Both sides square up again in July or August and the stakes are high. The opposition has been accusing the government of using the police to harass its members and stopping its rallies. The police say that campaigners have to apply for licences a fortnight before a rally and that many of the rallies that were stopped were illegal gatherings.
A poll by a London-based PR organisation, the SABI Strategy Group, and commissioned by the South African Brenthurst Foundation, which was established by the Oppenheimer family, has gone viral on the internet and social media. The poll, apparently conducted over phone lines with 1 000 Zimbabweans who had said they would definitely vote, claims that as things stand, 53% would vote for Chamisa while 40% would vote for Mnangagwa, and similar numbers would vote for the respective parties.

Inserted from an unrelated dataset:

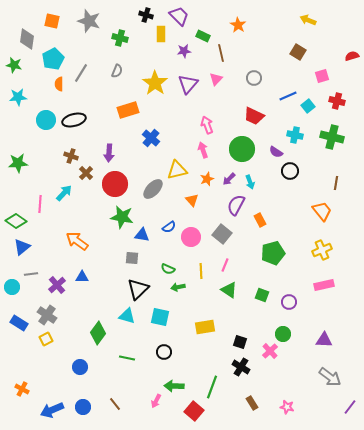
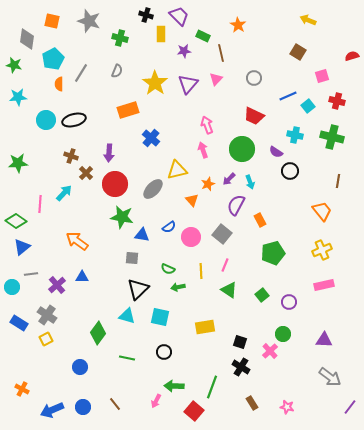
orange star at (207, 179): moved 1 px right, 5 px down
brown line at (336, 183): moved 2 px right, 2 px up
green square at (262, 295): rotated 32 degrees clockwise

But as examples from the US and other countries show, political forecasting based on such polls can be a hazardous occupation. In addition, the voting pattern in all previous elections showed strong support for the opposition in urban areas but very solid support for ZANU-PF in the rural areas. For any poll to accurately reflect how people will actually vote, it would have to reach a much larger and more regionally diversified electorate.
The problem with such polls is that the projections are often seen as ‘inviolable’ and this can lead to post-election claims of rigging based on nothing more than the ‘evidence’ of a poll.
President Mnangagwa has pledged that the general election will be free and fair. The government is well aware that a great deal rides on how the elections are conducted and perceived.
Winning the contest is one thing – what to do after that is quite another. The victors will inherit a mountain of economic woes that have been decades in the making.
There will be no quick fixes or magic bullets. For starters, whoever is in government will need to re-engage with the multilateral organisations and donors to sort out its massive debt problem and work out a reconnection to the mainstream sources of financing.
The crucial battleground will be over who the voters are convinced will be able to deliver an economic upturn and stimulate the jobs the country’s youth is so desperate for. CCC claims the government is riddled with corruption and is not fit for purpose; the nation needs a fresh start under a new team.
ZANU-PF counters by saying that it has battled through incredible odds since it was cast into the economic wilderness and that it has now established a solid foundation on which the economy can be rebuilt. It needs another mandate to complete the job.
“In Zimbabwe, we underwent a very aggressive fiscal consolidation programme and since 2019, the country has not run a deficit of more than 3%,” said Finance Minister Professor Mthuli Ncube in an interview with African Banker magazine.
He said agriculture had turned around and “last year we had the best wheat winter crop in 50 years”. In addition the country produced 2.7m tonnes of maize in 2022, achieving the target of an US$8bn agricultural sector by 2023.